:: Given task 1 ::
In the brewing thread, translate this sentence into Spanish: "Maybe stick with ales if you can't get a fridge."

:: Selected text ::
--- start ---
As far as leaving the beer in the fermenter you just need to make sure the gravity is consistant over 2 readings.
The rule is generally if it's the same over 24 hours you're good to bottle.
You can leave it longer if you like it won't effect the beer. 
Before I started racking my beer I would leave it in the primary fermenter for anywhere between 10 - 14 days before bottling.
If you're in Brisbane and want to brew lagers I would seriously consider another fridge.
I believe true lagering requires the beer to be keep at 1 - 2 degrees at the end of the ferment for around 4 -7 days.
I think also lager yeasts ferment better at around 10 - 12 degrees. I could be wrong as I've never done a lager.
Others will have better advise than me as I've never made a true lager. 
Maybe stick with ales if you can't get a fridge.
Hope this helps.

Pete


Wadey said:


> Hi Folks.
> 
> Interested in what the best method is for bottle washing and sterlizing.
> 
> ...


----------



## Wadey (8/10/10)

Thanks Pete.

Yeah, maybe Lagering is a bit of a challenge in the warmer clients, dont have a fridge I can use so it will be hit and miss. Thanks for the cleaning tips mate. Might try some draughts like Cascade, what do you think?


----------



## MaltyHops (8/10/10)

Wadey said:


> Hi Folks.
> Interested in what the best method is for bottle washing and sterlizing.
> ...


I use mostly Coopers longnecks and some PET bottles (for creating carbonation pressure
check samples or if I'm going to give some bottles to family/friends).

Looking at my bottle use cycle from when I've just emptied a bottle of beer, I tip the dregs
out, put in a couple of inches of water and shake all of the yeast deposits loose, tip out
and then rinse once or twice, checking how clean the bottle inside is. Then I put the bottle
upside down in a cutlery basket to drain dry, then into a cupboard. With the longnecks,
when I have half doz in the cupboard, I'll cut some cling wrap into roughly 3 inch squares
and cover/wrap the top of each bottle (will probably start tying wth small rubber bands as
well) and this can be stored until whenever I need to bottle a new brew. With PET bottles,
the only difference so far is to put the cap back on and away till next brew.
--- end ---
:: Given task 2 ::
Print the lines of the entries starting with the line that contains "phylum: Tracheophyta" and going on through the last line of the entries, with both ends included.

:: Dataset entries ::
--- start ---
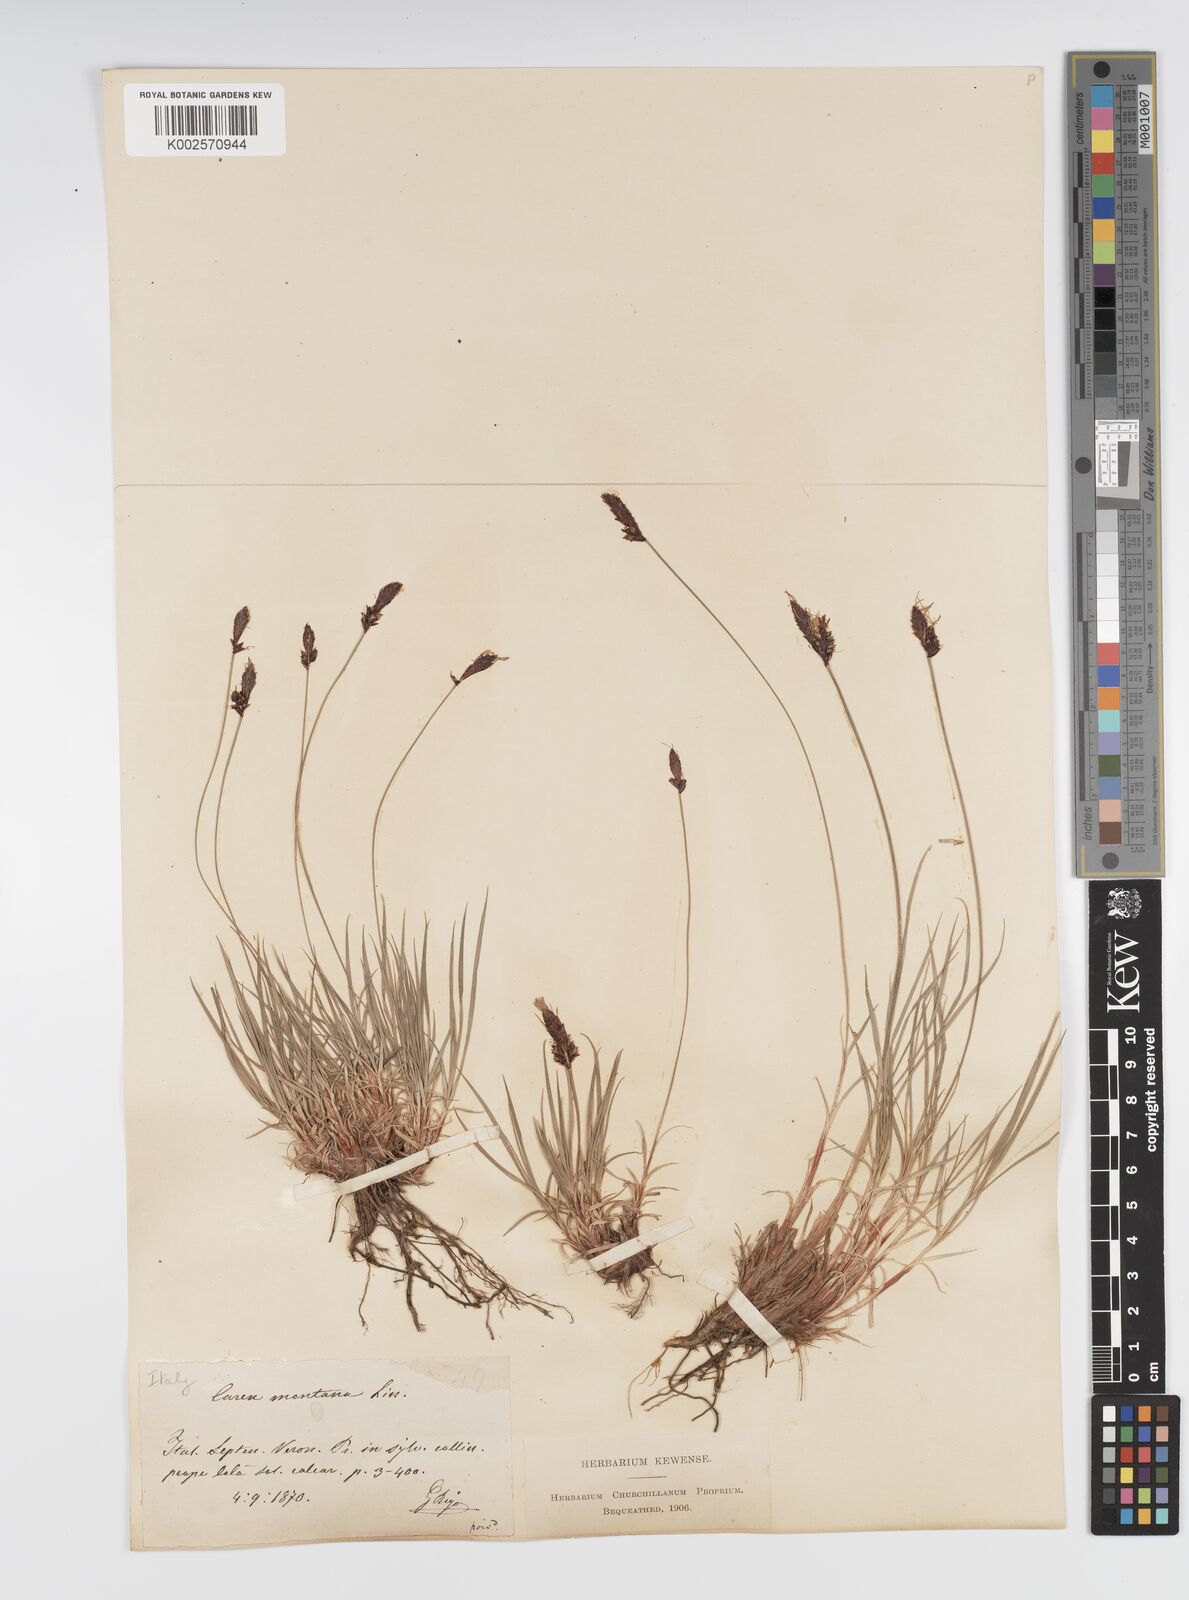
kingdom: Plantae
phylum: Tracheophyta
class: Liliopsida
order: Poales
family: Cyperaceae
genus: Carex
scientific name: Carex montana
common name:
--- end ---
:: Exercise result 1 ::
Quizá lo mejor sea seguir con las ales si no puedes conseguir una nevera.

:: Exercise result 2 ::
phylum: Tracheophyta
class: Liliopsida
order: Poales
family: Cyperaceae
genus: Carex
scientific name: Carex montana
common name:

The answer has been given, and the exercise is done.